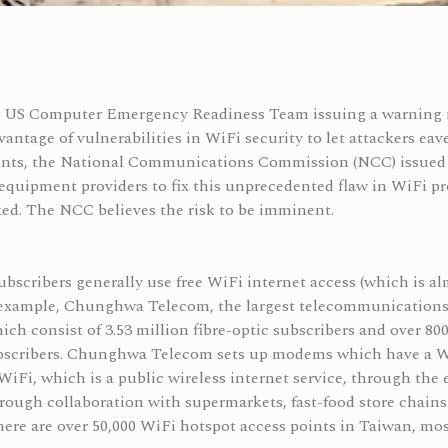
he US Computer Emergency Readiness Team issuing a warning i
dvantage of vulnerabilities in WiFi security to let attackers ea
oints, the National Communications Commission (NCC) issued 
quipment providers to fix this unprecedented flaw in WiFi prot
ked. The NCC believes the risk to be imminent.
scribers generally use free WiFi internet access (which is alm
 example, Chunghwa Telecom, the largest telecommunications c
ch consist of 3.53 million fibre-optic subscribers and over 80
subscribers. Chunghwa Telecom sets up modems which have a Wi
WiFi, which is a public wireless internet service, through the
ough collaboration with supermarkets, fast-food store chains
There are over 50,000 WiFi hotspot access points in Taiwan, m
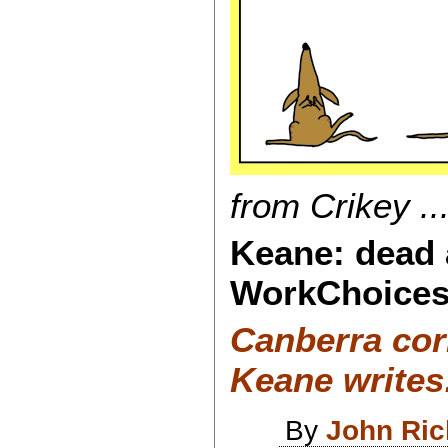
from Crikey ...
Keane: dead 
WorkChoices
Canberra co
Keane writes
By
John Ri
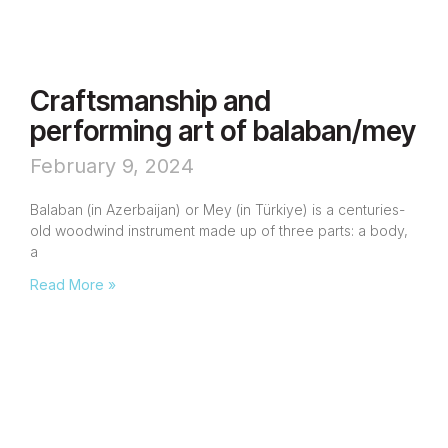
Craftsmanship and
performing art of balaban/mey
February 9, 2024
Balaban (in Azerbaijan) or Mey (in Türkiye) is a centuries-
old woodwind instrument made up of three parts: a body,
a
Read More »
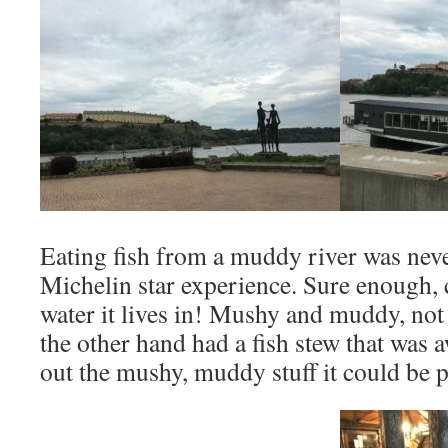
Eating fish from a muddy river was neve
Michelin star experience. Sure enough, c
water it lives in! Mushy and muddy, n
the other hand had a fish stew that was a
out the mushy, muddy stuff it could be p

= = = = = = =

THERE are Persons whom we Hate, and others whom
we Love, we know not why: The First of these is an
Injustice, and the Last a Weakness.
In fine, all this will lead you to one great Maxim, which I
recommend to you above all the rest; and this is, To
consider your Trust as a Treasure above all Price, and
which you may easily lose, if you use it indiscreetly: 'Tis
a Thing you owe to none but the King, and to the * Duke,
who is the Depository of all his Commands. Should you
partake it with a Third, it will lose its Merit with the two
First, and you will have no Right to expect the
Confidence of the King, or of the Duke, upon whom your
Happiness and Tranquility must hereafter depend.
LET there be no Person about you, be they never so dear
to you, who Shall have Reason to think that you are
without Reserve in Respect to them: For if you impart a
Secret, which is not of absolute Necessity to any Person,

= = = = = = =

ABOUT THIS EXERCISE >>
Exactly the lines above, from the one containing "he US Computer" down to the one containing "Balaban (in Azerbaijan)", are to be repeated, including both ends. Pictures are not part of the copy.

SOLUTION BELOW >>
he US Computer Emergency Readiness Team issuing a warning i
dvantage of vulnerabilities in WiFi security to let attackers ea
oints, the National Communications Commission (NCC) issued 
quipment providers to fix this unprecedented flaw in WiFi prot
ked. The NCC believes the risk to be imminent.
scribers generally use free WiFi internet access (which is alm
 example, Chunghwa Telecom, the largest telecommunications c
ch consist of 3.53 million fibre-optic subscribers and over 80
subscribers. Chunghwa Telecom sets up modems which have a Wi
WiFi, which is a public wireless internet service, through the
ough collaboration with supermarkets, fast-food store chains
There are over 50,000 WiFi hotspot access points in Taiwan, m
from Crikey ...
Keane: dead 
WorkChoices
Canberra co
Keane writes
By
John Ri
Craftsmanship and
performing art of balaban/mey
February 9, 2024
Balaban (in Azerbaijan) or Mey (in Türkiye) is a centuries-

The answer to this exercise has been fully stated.